Prospects (Hindrances and Opportunities): As far as the fixed line business goes, the low penetration levels in the country and the increasing demand for data based services such as the Internet will act as major catalysts in the growth of this segment. The PSUs will however continue to retain their dominant position. This is on account of high capital investments required in setting up a nationwide network. As a result, the private sector players will have to rely on key business centers and pockets of high urbanization for their growth. Increasing choice and one of the lowest tariffs in the world have made the cellular services in India an attractive proposition for the average consumer. During FY10, the Government completed the auction of 3G as well as the Broadband Wireless Access (BWA) spectrum auctions. The final price for a pan India 3G spectrum stood at a whopping '16,751 crores. As a result, there was no single operator with a pan India license. The maximum circles that an operator got 3G spectrum was for 13 circles. For BWA, the final auction price for a pan India license was '12,848 crores. There emerged a new competitor in this field with Reliance backed Infotel being the only operator to win a pan India BWA license. The main driver out here would be the ability to get real time information on the move. During the year the Telecom Regulatory Authority of India (TRAI) also proposed new guidelines for charging spectrum fee and for mergers and acquisitions in the sector. On the face of it these guidelines appear to be more detrimental for the sector rather than helpful. If applied, these guidelines would increase the financial burden for the GSM operators by making them pay higher spectrum charges as well as humongous fee for holding higher quantities of spectrum. The guidelines also pose hurdles for mergers and acquisition activities. MNP would definitely lead to an increase in churn in the sector with each operator vying for subscribers attention to their own networks. Hence the operators would have to maintain Quality of Service (QoS) to retain their customers.

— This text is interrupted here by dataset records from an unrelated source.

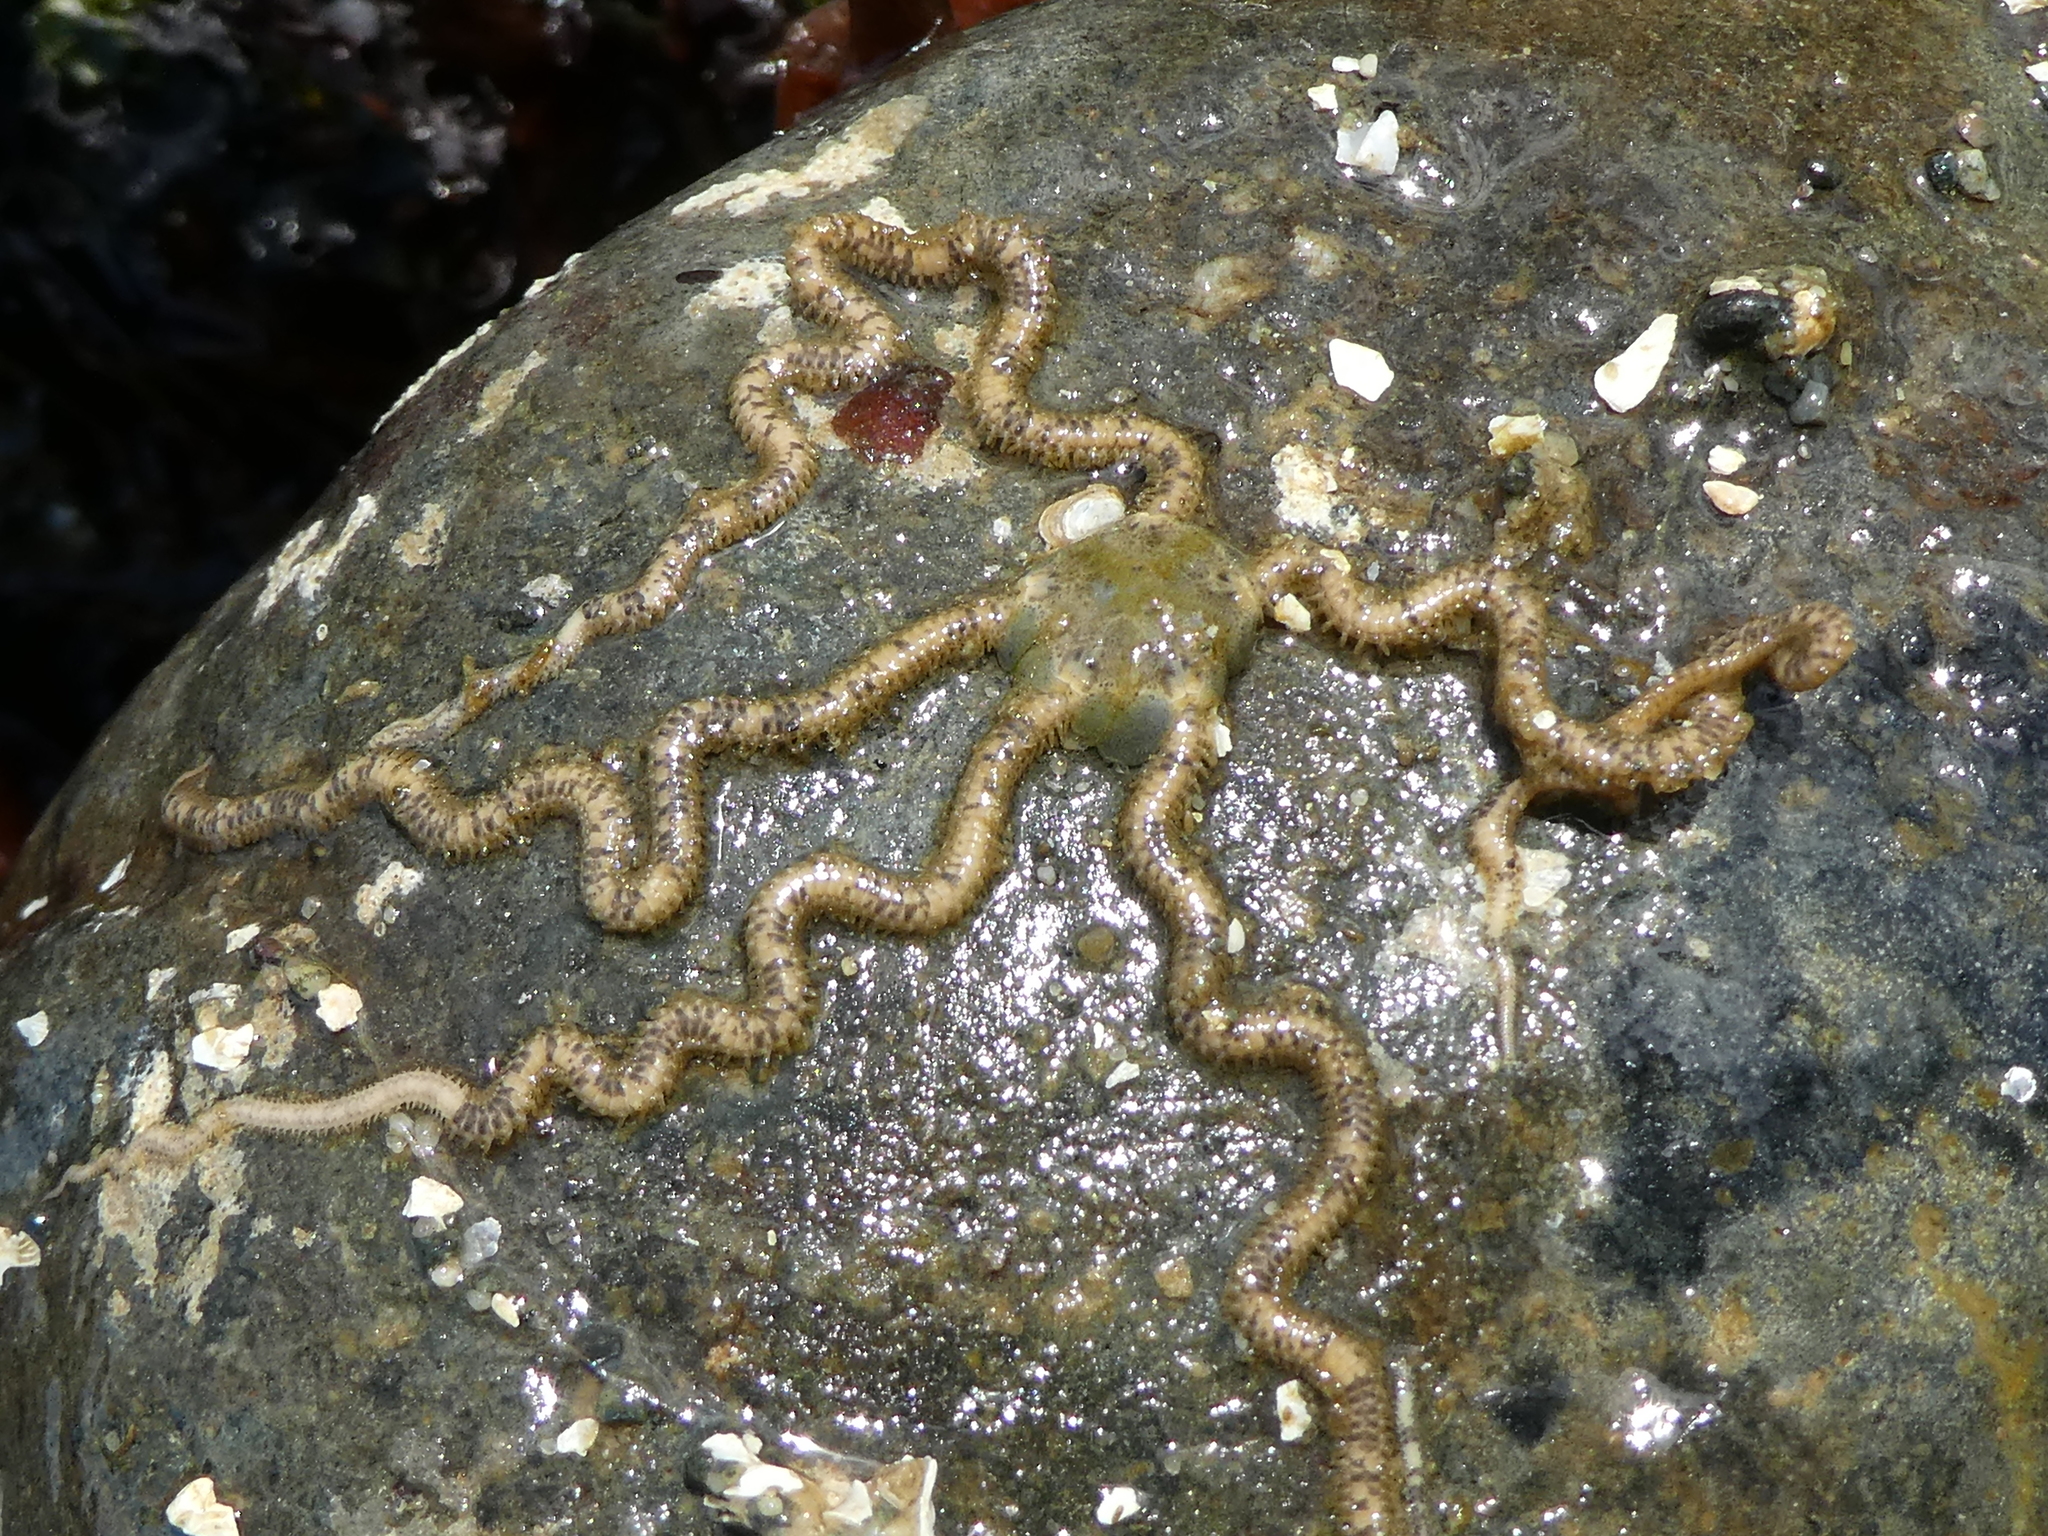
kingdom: Animalia
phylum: Echinodermata
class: Ophiuroidea
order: Amphilepidida
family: Amphiuridae
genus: Amphiodia
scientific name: Amphiodia occidentalis
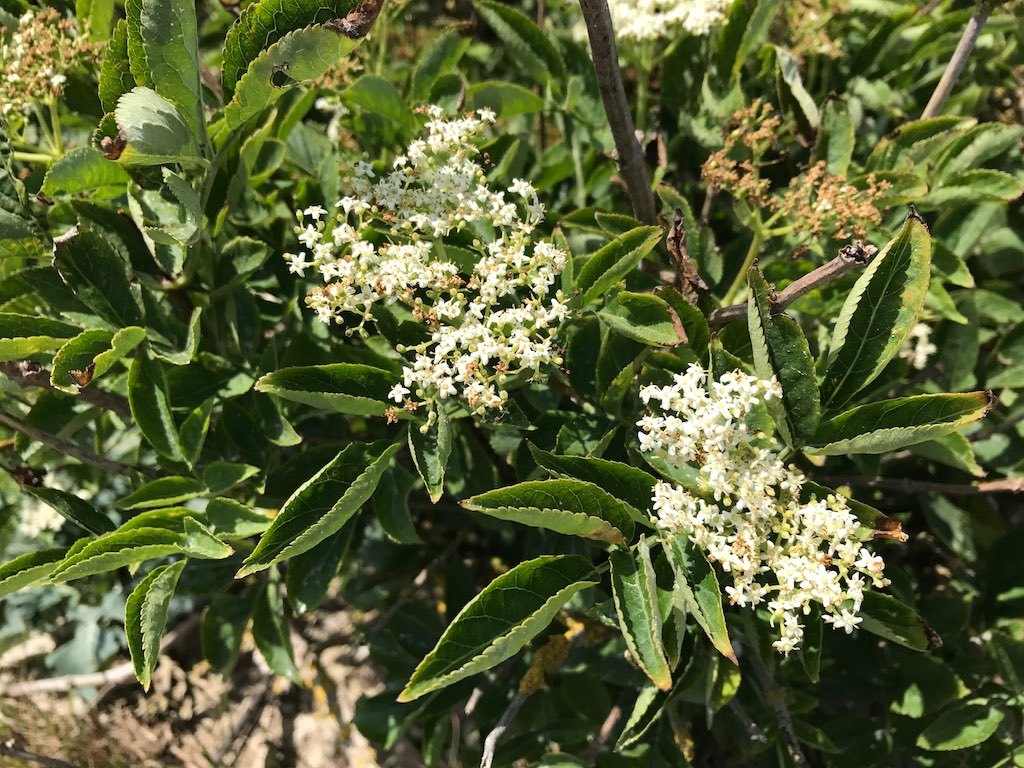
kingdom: Plantae
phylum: Tracheophyta
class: Magnoliopsida
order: Dipsacales
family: Viburnaceae
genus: Sambucus
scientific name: Sambucus nigra
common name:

Investors can look to capture the gains of the Indian telecom boom and diversify their operations outside developed economies that are marked by saturated telecom markets and lower GDP growth rates. Infrastructure equipment cost is down to a fraction of what prevailed just a few years ago. Operators can plan better expansion plan now. Operators can look at options like Interactive gaming, Mobile TV, M-Commerce and other MVAS to generate revenue and arrest falling ARPUs. Internet users base fast reaching near the English speaking population base. Local language and content required for further growth. Increased viability for the operators to expand to semi-urban and rural markets and hence accelerate the growth further. Mobile advertising is another source of revenue which is expected to grow to $56.6 million in 2011.

Career Prospects:

With the setting up of new service bases, expansion of coverage areas, network installations maintenance etc. the telecom industry is going for high scale requirements. There is high demand for software engineers, mobile analysts, hardware engineers etc. for different work in telecom sector. There are ample opportunities for marketing people whose services are required to capture the ever increasing consumer base.